Today, the metaphor of the network is omnipresent. When we find relationships between concepts, we connect those data dots, we carve neural pathways, we draw lines on a map, we delineate a path between those relationships. The more often we tread that path, the more we shape the concepts into permanent memory through personal relevancy. Perhaps that personal relevancy is driven by self-interest, intrinsic motivation, or teacher leadership.
Perhaps those connections are between similar terms, like the Confederate Army during the Civil War and the Articles of Confederation during the Revolutionary War. Perhaps those connections are between theory and application, for example the way convection-one of the ways thermal energy can be transferred-is applied to water currents and plate tectonics. Even better, the connections can happen across subject areas, such as applying a mathematical understanding of probability to a life science lesson on Punnett squares.
As Jay Cross states in "Internet Culture" in the April 2009 issue of Chief Learning Officer, "Connections are everything. If your learning plans don't embrace the power of networks, go back to the drawing board. Learning occurs through conversations, collaboration, knowledge transfer and other network phenomena. Learning leaders will seek out ways to increase the throughput of personal network connections". By navigating those connections, learners can shift sensory information from working memory to permanent memory.
For example, at a recent professional development in Fairfax, South Carolina, a science teacher talked through a lesson on the layers of Earth that would begin with a broader understanding of indirect evidence (which is how we know about the layers of Earth) and then a look at historically significant scientist Inge Lehmann (who studied wave patterns created by earthquakes to discover the boundary between Earth's solid inner core and its liquid outer core). This teacher's lesson would conclude with examining models of Earth's layers. She started with an understanding of how science is conducted and ended with the result of those processes, which was the core content of her lesson. By starting her lesson with an understanding of the process of science, she is laying a broad foundation for future lessons, where she is able to repeatedly lead with "Remember what I was saying before about indirect evidence? Well, it's back! This time, we'll see how it applies to a different area of science." She's creating schema in the knowledge structures of her learners that can branch in different directions from the same touch point. As Daniel T. Willingham writes in "Inflexible Knowledge: The First Step to Expertise": "As you continue to work with the knowledge, you gain expertise; the knowledge is no longer organized around surface forms, but rather is organized around deep structure." In this teacher's lesson, indirect evidence is not trivia; it is a familiar origin leading to different destinations.

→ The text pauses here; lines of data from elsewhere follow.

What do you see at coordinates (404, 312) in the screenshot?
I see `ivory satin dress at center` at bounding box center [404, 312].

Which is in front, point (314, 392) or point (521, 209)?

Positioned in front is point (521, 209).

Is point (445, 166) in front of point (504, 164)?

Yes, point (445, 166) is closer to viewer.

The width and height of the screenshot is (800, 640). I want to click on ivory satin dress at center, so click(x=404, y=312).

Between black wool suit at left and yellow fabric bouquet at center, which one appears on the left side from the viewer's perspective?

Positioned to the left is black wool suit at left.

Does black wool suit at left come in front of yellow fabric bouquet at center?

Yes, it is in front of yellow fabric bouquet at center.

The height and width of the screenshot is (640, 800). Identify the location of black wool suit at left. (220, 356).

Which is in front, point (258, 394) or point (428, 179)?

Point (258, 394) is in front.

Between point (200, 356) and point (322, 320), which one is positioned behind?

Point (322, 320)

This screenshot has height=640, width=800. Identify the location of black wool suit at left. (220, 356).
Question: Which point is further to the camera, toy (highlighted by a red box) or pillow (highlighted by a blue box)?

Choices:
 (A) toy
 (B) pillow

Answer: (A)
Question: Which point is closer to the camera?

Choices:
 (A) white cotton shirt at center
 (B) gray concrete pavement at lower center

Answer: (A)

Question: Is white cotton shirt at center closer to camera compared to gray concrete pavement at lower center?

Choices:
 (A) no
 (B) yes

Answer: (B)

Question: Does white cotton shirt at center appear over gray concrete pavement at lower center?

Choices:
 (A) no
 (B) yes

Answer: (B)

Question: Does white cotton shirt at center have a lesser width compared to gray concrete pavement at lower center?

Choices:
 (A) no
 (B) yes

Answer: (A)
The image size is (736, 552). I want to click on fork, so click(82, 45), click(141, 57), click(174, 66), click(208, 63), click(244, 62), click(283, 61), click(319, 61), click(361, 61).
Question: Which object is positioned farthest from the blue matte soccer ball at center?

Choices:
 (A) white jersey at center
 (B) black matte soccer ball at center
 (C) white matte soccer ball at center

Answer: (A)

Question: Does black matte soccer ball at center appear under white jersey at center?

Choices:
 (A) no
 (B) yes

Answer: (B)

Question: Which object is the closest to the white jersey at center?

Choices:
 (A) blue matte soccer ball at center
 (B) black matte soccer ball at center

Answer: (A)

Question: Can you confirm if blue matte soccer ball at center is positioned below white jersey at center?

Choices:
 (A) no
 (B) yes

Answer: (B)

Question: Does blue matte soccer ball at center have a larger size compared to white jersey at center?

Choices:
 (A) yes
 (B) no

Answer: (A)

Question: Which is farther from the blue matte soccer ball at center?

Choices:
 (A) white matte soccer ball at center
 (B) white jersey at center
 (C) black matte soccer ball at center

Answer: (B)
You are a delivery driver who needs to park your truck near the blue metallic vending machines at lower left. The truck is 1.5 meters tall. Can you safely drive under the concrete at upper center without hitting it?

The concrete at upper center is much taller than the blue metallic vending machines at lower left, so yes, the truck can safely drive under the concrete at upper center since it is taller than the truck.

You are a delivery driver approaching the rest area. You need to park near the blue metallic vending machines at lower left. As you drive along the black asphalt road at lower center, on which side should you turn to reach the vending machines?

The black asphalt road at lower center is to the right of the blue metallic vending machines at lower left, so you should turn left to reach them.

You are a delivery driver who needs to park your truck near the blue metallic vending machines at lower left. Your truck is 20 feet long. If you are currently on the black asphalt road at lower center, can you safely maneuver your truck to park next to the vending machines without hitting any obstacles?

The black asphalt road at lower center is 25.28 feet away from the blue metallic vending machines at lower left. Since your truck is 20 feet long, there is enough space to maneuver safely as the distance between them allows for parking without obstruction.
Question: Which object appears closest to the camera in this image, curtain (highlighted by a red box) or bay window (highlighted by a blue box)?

Another example of creating content relevancy came from a group of science teachers in Fabens, Texas where a lesson on cell biology moved from energy organelles responsible for photosynthesis in life science to an understanding of chemical reactions in physical science. By having themes move across scientific fields, their students can see how their lessons are all connected.
When ideas keep popping up in seemingly different areas, students quit seeing them as burdensome data to remember for a test, and start to see them as the valuable thinking tools they really are.
Again, as Daniel T. Willingham writes (this time in his article "Why Don't Students Like School?: Because the Mind Is Not Designed for Thinking", American Educator, (Spring 2009): Thinking occurs when you combine information (from the environment and from long-term memory) in new ways." These science teachers were successfully showing their students how connective themes emerge. By repeatedly engaging an idea in different contexts, greater meaning is given to that idea.
By looking for these various connections, teachers are not getting lost on a tangent. By going down these rabbit holes, teachers are connecting threads, showing relevancy, and proving relationships. To return to the Internet metaphor, we can think of the mind as a site map: you can follow a series of links down different paths, relating ideas that may not have seemed initially obvious, and always instantly return home to the source of your connections with a better understanding of how things fit together in the big scheme of things. By returning home and reviewing the paths you've pursued, you're relating the parts to the whole. By designing overarching thematic connections or cross-field linear paths, teachers prove to their students that curricular content is important regardless of paper tests and, indeed, the true test is the relevant application of the content.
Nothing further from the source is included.